For a plot as needlessly complicated as Singular Point’s, this kind of episode was inevitable, as all the sprawling characters and their individual missions would eventually need to be corralled in order to finally become a cohesive whole – but that’s part of the problem, because I don’t think the things that occur here are part of a cohesive whole. You see, having such shady characters such as the extravagantly quiffed Kai suddenly rise to prominence doesn’t feel so much as prep for the finale as it does prep for a second season, which means that a large chunk of the episode technically isn’t even relevant.
Frustratingly, this is the exact thing I was initially worried about when the anime was first announced as it was the perfect medium to finally give us Kaiju battles unrestrained by the restrictions of having two sweaty guys wrasslin’ in chunky, rubber suits, or the budget required to offer up photo-real CGI. Maddeningly, Singular Point continues to insist that having two boffins rattling out scientific hokum at the rate of a speed metal drum solo is far more interesting than watching building sized monsters punch each other in the face. Yes, plot and characterization are important, but the show hasn’t really given us much of that, either, with Yun, Mei and the gang mostly being mouthpieces for endless theories that were as coherent as someone speaking in tongues.


With Rodans still in the skies, Mandas in the ocean, Salunga in India and Godzilla shearing skyscrapers in half in Tokyo, you’d hope that the show runners would have gifted us a clean, three episode run of monster madness, free of stifling exposition – Hell, even the movies knew that you have to free up the final reel for the juicy stuff – but Singular Point instead obliterates any and all momentum just to move its pieces around the board.

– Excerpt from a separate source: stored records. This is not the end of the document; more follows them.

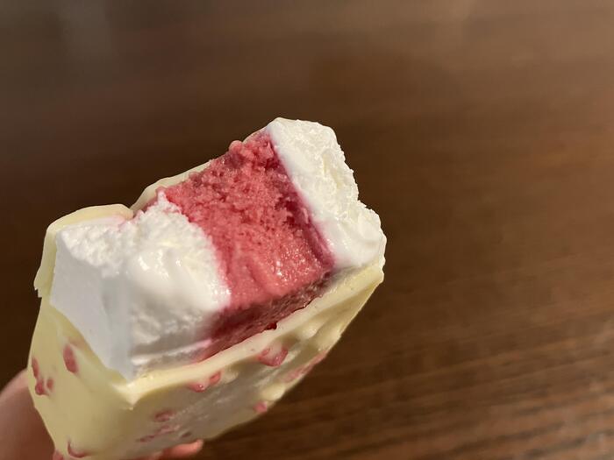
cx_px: 307
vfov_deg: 49.7
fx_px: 497
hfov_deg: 63.4
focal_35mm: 28
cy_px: 230
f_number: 1.8
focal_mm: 3.99
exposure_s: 1/33
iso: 400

Still, it’s not all bad. Godzilla vs. Manda may be a squash match much in the same vein as that random Rodan attack an episode earlier, but it still looks damn impressive after the Big G settles his hash with a quick blast of his glowing, blue halitosis. Elsewhere, the continued upgrading of Jet Jaguar fuels hope that the show will end big and that his well documented upgrading may lead to spectacular things. But when it all comes to all the other dangling plot threads, I honestly can’t see them all being satisfyingly tied off with only two, twenty-five minute episodes to go, which only succeeds in pissing me off even more. How can the fact that the Shiva Consortium has wild-eyed Kaiju, Salunga, temporarily trapped above ground be such a minor point that he warrants absolutely no screen time whatsoever. Kaiju movies need space for their climaxes to move freely, otherwise too much cutting away just causes frustration in their audience and if your story hasn’t wrapped up at least twenty minutes before the end, your focus will be split when the good shit starts.


After a great run of about three or four episodes, the events of Relaunch brings up a very real concern that Singular Point may ultimately fail to stick its landing with way too much remaining unresolved as we head into a (hopefully) big finish. Can the writers plug that huge hole that’s causing such a large exposition leak, or will the show prove me wrong and actually make perfect sense by the time it all wraps up?
Either way, if Singular Point doesn’t rectify the mistakes made by the Netflix anime trilogy and nail its Kaiju to story ratio, what was even the point of all this – singular or otherwise?